“Imagine a troca de experiências entre pessoas com uma bagagem literária muito grande. Elas possuem um monte de referências literárias em comum, de modo que ao trocar experiências elas parecem que estão tocando piano. E sempre que não conseguem expressar diretamente o que estão sentindo, elas recorrem a uma analogia literária. Escritores quando conversam entre si fazem isso o tempo todo. Eles têm muito mais bagagem de leituras feitas do que capacidade de expressão, assim como todo ser humano. Todos nós, como pertencemos à mesma espécie, temos potencialmente a capacidade para termos as mesmas experiências interiores. Mas você dificilmente terá a capacidade de expressá-las com palavras próprias. Então você deve usar os recursos que estão na cultura.

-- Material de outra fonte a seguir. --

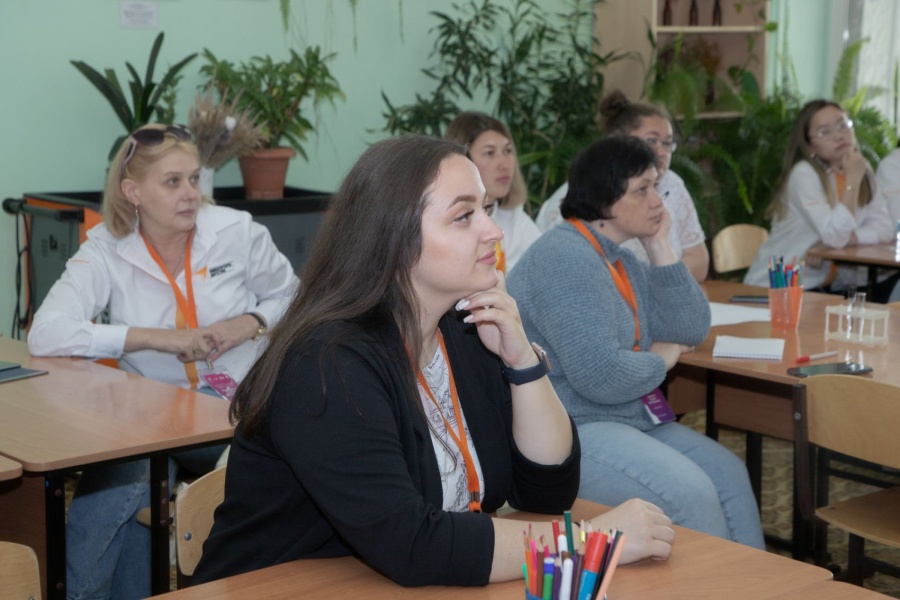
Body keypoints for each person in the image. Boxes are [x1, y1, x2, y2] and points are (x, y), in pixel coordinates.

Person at [193, 135, 675, 587]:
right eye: (464, 216)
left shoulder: (464, 330)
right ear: (395, 239)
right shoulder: (325, 364)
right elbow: (410, 544)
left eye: (486, 209)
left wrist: (522, 359)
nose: (492, 231)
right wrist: (589, 542)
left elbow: (546, 493)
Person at [27, 123, 298, 599]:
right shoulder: (106, 249)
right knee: (123, 481)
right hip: (152, 414)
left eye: (193, 179)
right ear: (133, 192)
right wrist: (151, 339)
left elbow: (295, 296)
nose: (190, 194)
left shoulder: (235, 231)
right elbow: (46, 332)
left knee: (125, 478)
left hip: (235, 414)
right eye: (173, 182)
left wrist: (250, 322)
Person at [508, 136, 765, 549]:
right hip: (571, 429)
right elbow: (601, 377)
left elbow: (690, 327)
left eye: (655, 187)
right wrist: (661, 360)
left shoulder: (620, 257)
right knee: (691, 494)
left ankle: (760, 584)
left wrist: (659, 246)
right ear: (605, 198)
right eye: (642, 190)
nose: (657, 202)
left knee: (728, 472)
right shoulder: (564, 257)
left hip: (624, 416)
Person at [536, 90, 709, 283]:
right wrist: (656, 286)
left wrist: (660, 285)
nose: (661, 152)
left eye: (667, 144)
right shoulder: (577, 199)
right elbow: (567, 276)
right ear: (615, 141)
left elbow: (699, 261)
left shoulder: (672, 183)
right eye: (652, 141)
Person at [745, 100, 896, 301]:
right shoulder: (804, 174)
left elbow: (886, 228)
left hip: (822, 286)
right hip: (777, 288)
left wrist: (843, 241)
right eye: (825, 132)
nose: (839, 135)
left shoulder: (861, 168)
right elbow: (835, 236)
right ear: (810, 146)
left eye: (843, 125)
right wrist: (852, 181)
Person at [445, 111, 541, 273]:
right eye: (489, 153)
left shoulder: (515, 219)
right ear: (462, 161)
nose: (504, 164)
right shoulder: (447, 223)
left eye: (507, 151)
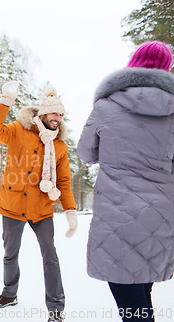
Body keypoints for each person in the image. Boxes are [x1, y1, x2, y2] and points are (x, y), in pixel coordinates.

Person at [77, 40, 174, 322]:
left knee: (132, 307)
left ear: (132, 65)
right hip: (160, 217)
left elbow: (85, 152)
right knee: (141, 295)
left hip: (116, 215)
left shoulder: (107, 105)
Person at [0, 83, 78, 322]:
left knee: (50, 256)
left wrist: (70, 210)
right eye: (55, 114)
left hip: (41, 208)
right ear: (43, 114)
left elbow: (64, 180)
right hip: (12, 205)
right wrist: (5, 100)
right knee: (9, 254)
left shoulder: (59, 146)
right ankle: (9, 294)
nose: (58, 118)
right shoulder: (17, 130)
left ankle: (56, 308)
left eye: (61, 115)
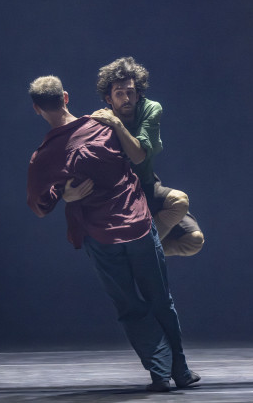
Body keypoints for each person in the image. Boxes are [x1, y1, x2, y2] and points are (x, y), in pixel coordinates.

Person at [25, 75, 200, 392]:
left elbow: (39, 207)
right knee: (161, 299)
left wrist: (64, 194)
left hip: (101, 237)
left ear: (37, 109)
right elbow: (138, 157)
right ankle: (181, 371)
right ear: (65, 97)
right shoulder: (103, 126)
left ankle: (161, 374)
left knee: (130, 306)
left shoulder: (44, 155)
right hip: (138, 226)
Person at [87, 56, 205, 257]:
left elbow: (138, 156)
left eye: (130, 92)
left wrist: (117, 124)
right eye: (119, 93)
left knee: (193, 240)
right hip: (121, 197)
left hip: (147, 185)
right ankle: (141, 249)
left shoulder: (150, 109)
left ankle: (143, 250)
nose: (126, 98)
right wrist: (69, 192)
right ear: (109, 98)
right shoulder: (99, 122)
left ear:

A conversa entre dois homens que estão culturalmente afinados está para a conversa entre duas pessoas incultas assim como uma ligação telefônica está para outra que foi feita para um número errado. Isso é o mesmo que dizer que pessoas incultas simplesmente não conversam. Os seus mundos interiores são incomunicáveis às vezes até para elas mesmas. Como elas não sabem dizer o que estão vivenciando, essa vivência não se registra na memória, porque a memória não pode registrar estados interiores sem um símbolo que os compacte. Isso é uma angústia terrível. Noventa e nove por cento das neuroses surgem porque a pessoa não sabe falar. Assim, a primeira função da educação é uma função libertadora; de você conseguir dizer, e dizendo você se exorciza. Para um homem inculto, qualquer conflito interno é único, singular, solitário e incomunicável. Já um homem que tem ao menos a cultura da literatura de ficção sabe que é o trilionésimo a ter os mesmos conflitos. Num meio inculto as pessoas estão muito isoladas. Elas só podem se comunicar numa faixa estreita de assuntos banais e pragmáticos. Nesse meio, a experiência interior se perde porque não há registro simbólico para gravá-las na memória ou se acumula numa massa de sentimentos confusos que isola as pessoas umas das outras. Basta isso para você entender que essa história de que o homem inculto é mais feliz é uma monstruosidade. O sofrimento indizível é um bilhão de vezes pior que o dizível”.
Por Olavo de Carvalho, explicando o sofrimento do homem inculto.